Я застыла, уставившись на Коупа с открытым ртом. Опыт в свиданиях у меня был небольшой. С Романом мы начали встречаться на первом курсе колледжа, а после расставания я сходила всего на три свидания. Но даже с таким скромным опытом я уже хорошо знала одно — игры.
Тактика и стратегии у всех разные, но поле одно и то же. И это утомляло до невозможности. А Коуп… он просто говорил прямо.
— Я, э-э...
— Мам! — позвал Лука, неуклюже ковыляя ко мне в своей экипировке и коньках, с недовольной гримасой на лице. — Коньки жмут.

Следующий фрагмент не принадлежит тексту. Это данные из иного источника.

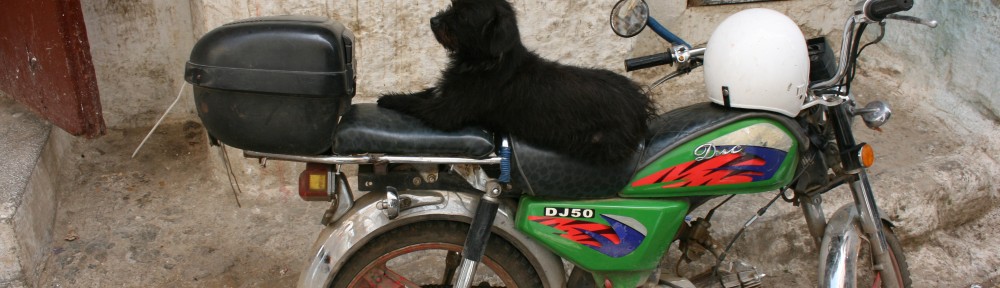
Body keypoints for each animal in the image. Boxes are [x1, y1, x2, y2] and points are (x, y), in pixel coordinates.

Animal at [378, 0, 652, 163]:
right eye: (453, 5)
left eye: (464, 16)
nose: (433, 21)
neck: (485, 62)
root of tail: (639, 103)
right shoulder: (445, 94)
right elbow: (422, 93)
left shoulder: (445, 112)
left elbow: (414, 104)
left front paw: (388, 98)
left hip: (599, 141)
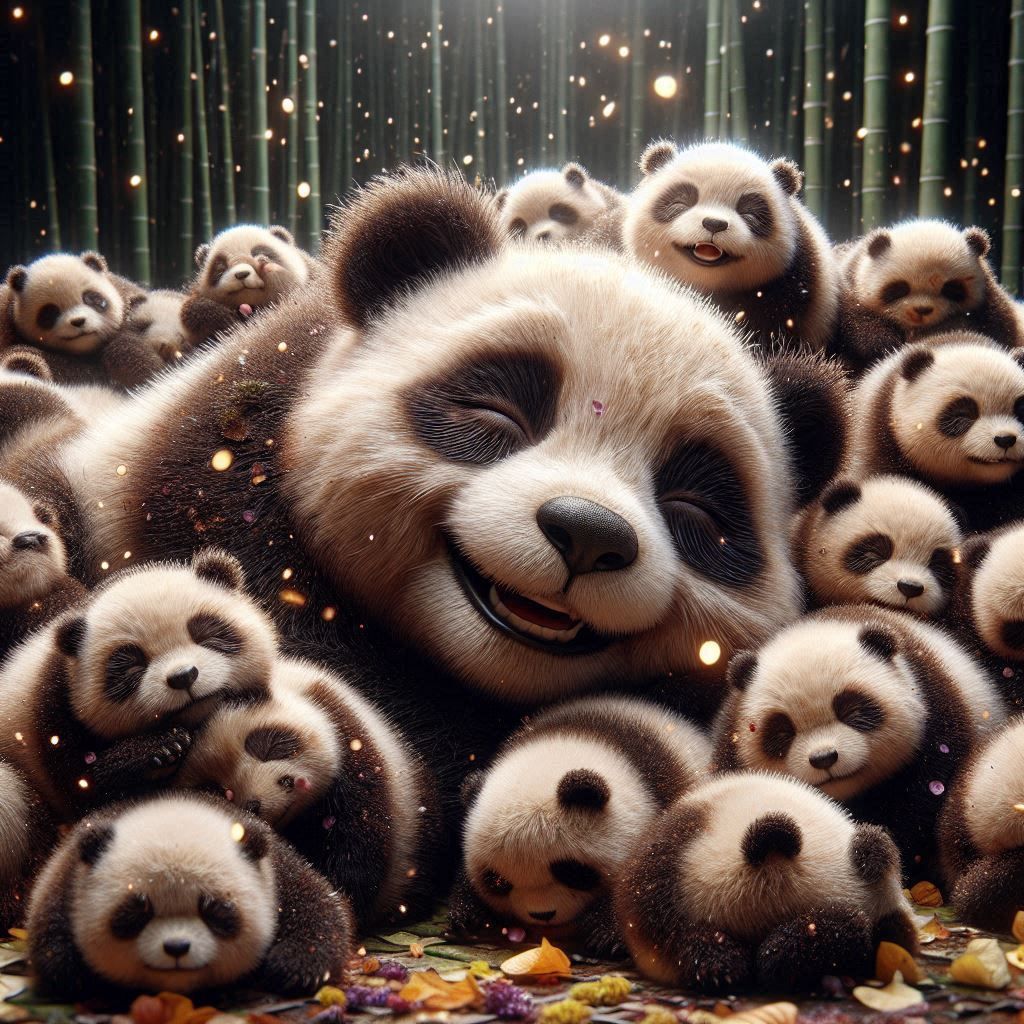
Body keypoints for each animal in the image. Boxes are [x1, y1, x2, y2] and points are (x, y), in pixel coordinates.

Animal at [0, 548, 276, 819]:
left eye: (206, 635)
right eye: (133, 667)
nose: (183, 676)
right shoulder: (52, 710)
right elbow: (82, 785)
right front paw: (161, 748)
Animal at [26, 791, 354, 996]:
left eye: (214, 910)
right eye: (137, 912)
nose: (176, 947)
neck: (173, 808)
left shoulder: (276, 866)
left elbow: (318, 906)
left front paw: (294, 968)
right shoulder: (68, 873)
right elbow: (50, 922)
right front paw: (73, 972)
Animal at [829, 220, 1021, 372]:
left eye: (950, 289)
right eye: (900, 288)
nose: (922, 310)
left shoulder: (991, 305)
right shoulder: (848, 282)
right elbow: (858, 323)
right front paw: (883, 344)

Паника мгновенно сжала горло, когда я почувствовала, как кровь отхлынула от лица. Если Лука за ночь вырос из своих коньков, у меня не было выхода. Запасной фонд иссяк, а арендная плата за пекарню и квартиру снова выросла. Я еле держалась на плаву.

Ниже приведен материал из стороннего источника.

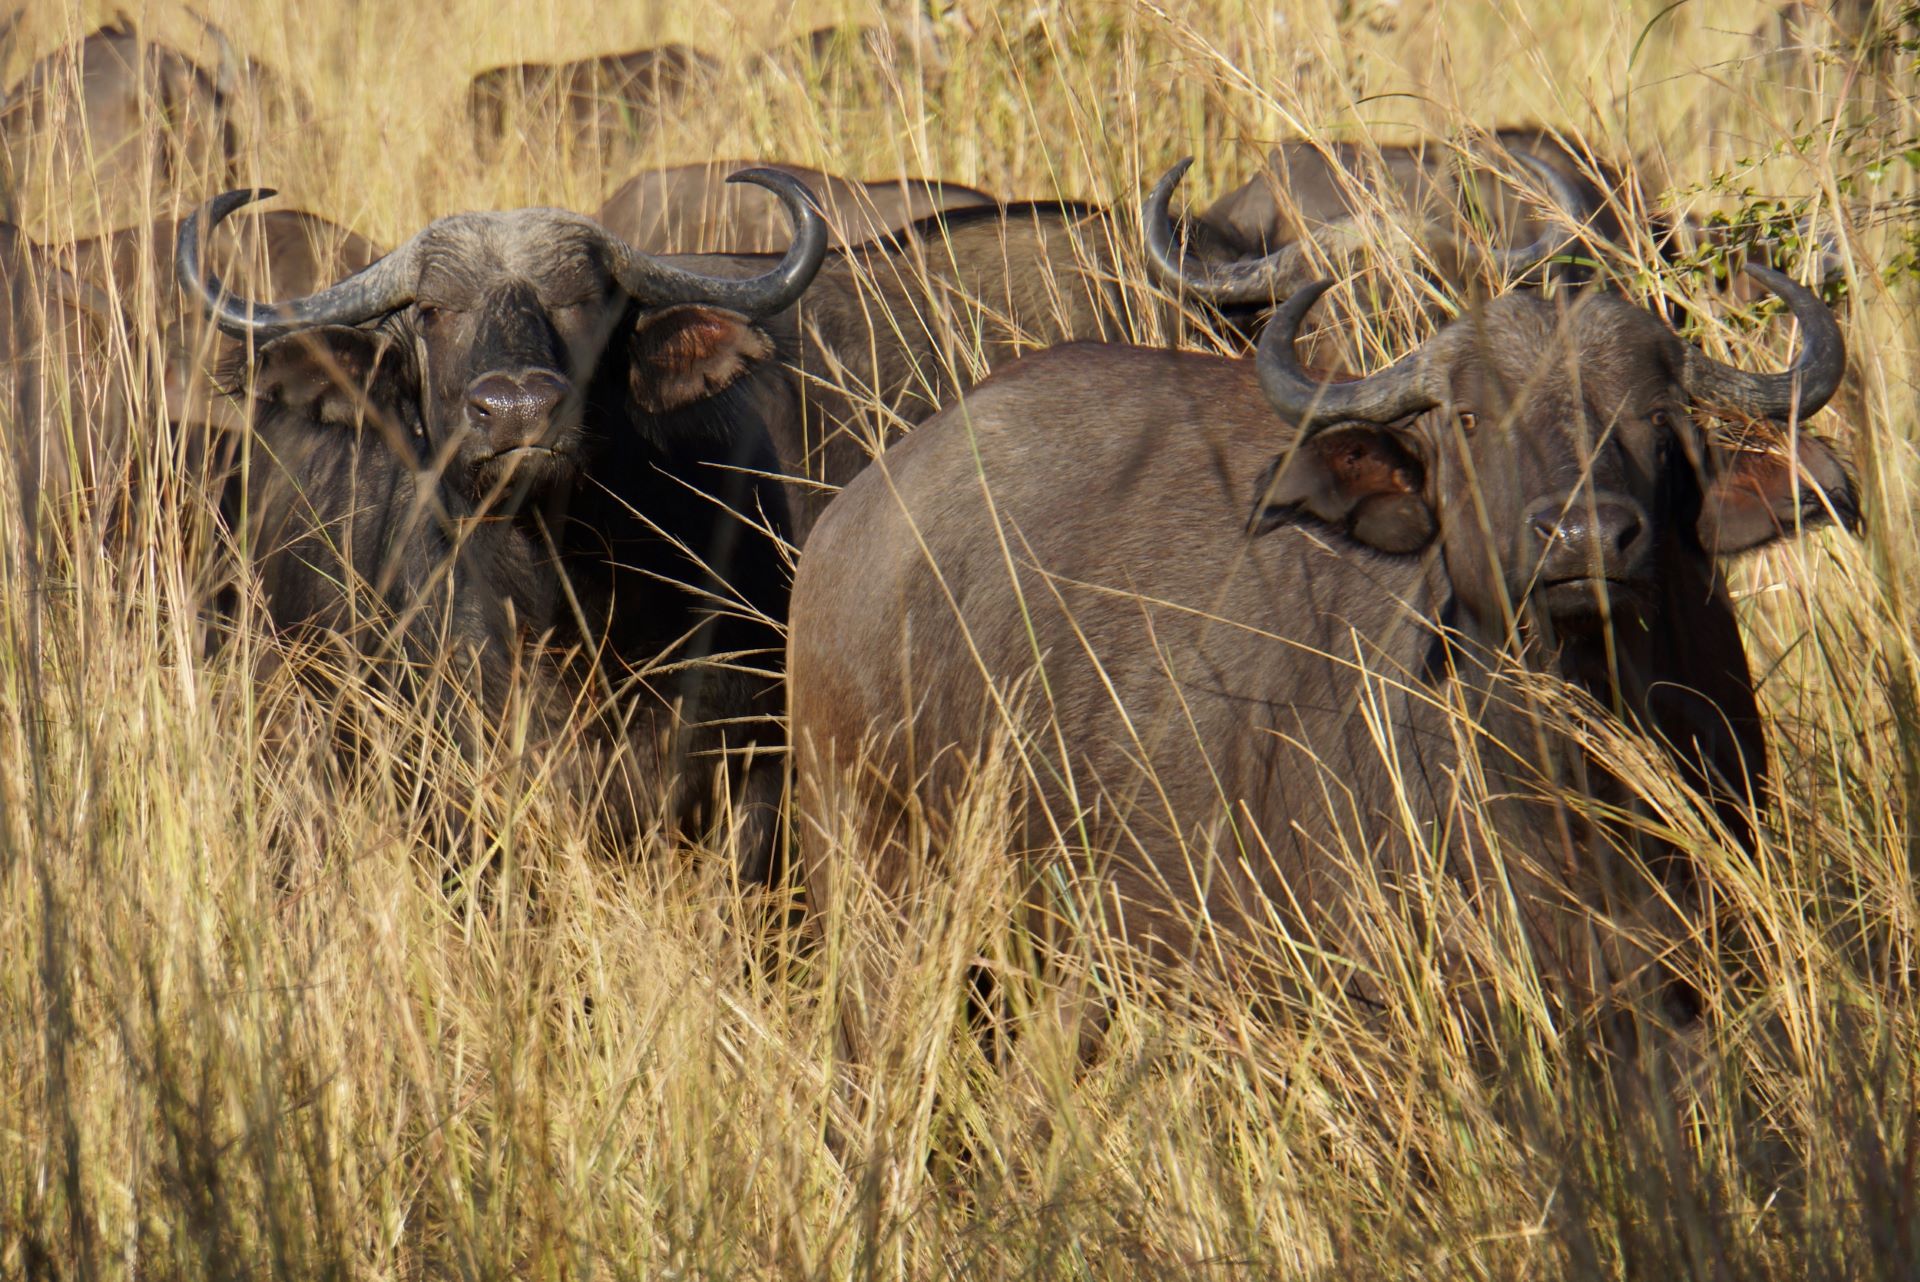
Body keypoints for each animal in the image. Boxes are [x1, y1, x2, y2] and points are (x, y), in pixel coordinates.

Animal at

Взгляд Коупа скользнул от Луки ко мне и задержался на моем лице.
— Ну что, Спиди, можно я посмотрю?
Лука поднял на него глаза и засиял, тут же кивнув:
— Конечно, тренер Жнец.
Коуп улыбнулся и сразу же присел на корточки, бросив сумку на пол. Его пальцы ловко занялись шнуровкой коньков Луки, потом он поднял взгляд на меня:
— Ты использовала восковые шнурки?
Я нахмурилась:
— Эм, не уверена. Там были новые шнурки, я их и поставила. — Я посмотрела три ролика на YouTube, чтобы все правильно сделать. Очень надеялась, что магазин секонд-хенда не подсунул мне что-то не то.
Коуп быстро развязал шнурок и потер его между пальцами.
— Восковые.
— Это плохо? — спросила я, прикусывая губу.
— Вовсе нет, — успокоил он. — Просто с ними конек сидит плотнее, жестче. — Он посмотрел на Луку. — Ты ведь катался в прокатных коньках отсюда?
Лука кивнул:
— Мама купила мне эти перед лагерем.
— Вот оно что, — усмехнулся Коуп. — В прокате ставят тканевые шнурки. Они дают больше свободы ноге. Я сам катался с тканевыми, пока не перешел на восковые в старших классах.
Лука прикусил губу — жест, который я знала, он перенял у меня:
— А сейчас ты катаешься с восковыми?